PROBLEM DESCRIPTION
I would like the lines below, from the one with "restrooms stay fresh and accessible" through the one with "High neck mini dress bandage dress", copied exactly and without any pictures.

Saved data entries
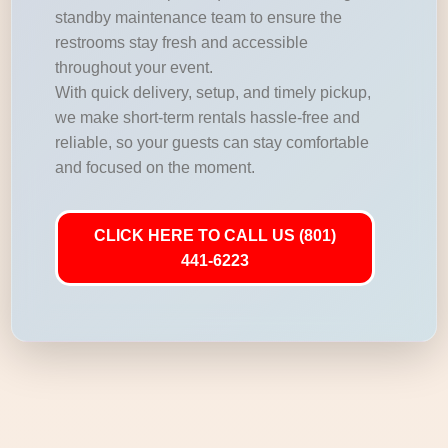
standby maintenance team to ensure the
restrooms stay fresh and accessible
throughout your event.
With quick delivery, setup, and timely pickup,
we make short-term rentals hassle-free and
reliable, so your guests can stay comfortable
and focused on the moment.
CLICK HERE TO CALL US (801)
441-6223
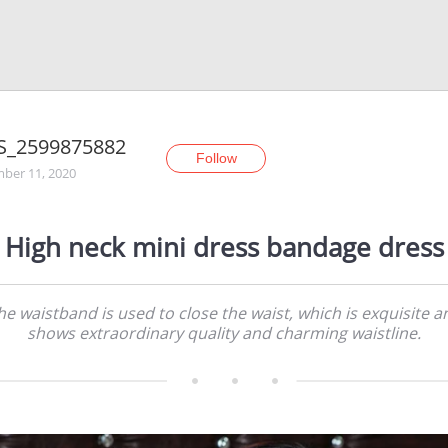
S_2599875882
Follow
ber 11, 2020
High neck mini dress bandage dress
he waistband is used to close the waist, which is exquisite a
shows extraordinary quality and charming waistline.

ANSWER AREA
restrooms stay fresh and accessible
throughout your event.
With quick delivery, setup, and timely pickup,
we make short-term rentals hassle-free and
reliable, so your guests can stay comfortable
and focused on the moment.
CLICK HERE TO CALL US (801)
441-6223
S_2599875882
Follow
ber 11, 2020
High neck mini dress bandage dress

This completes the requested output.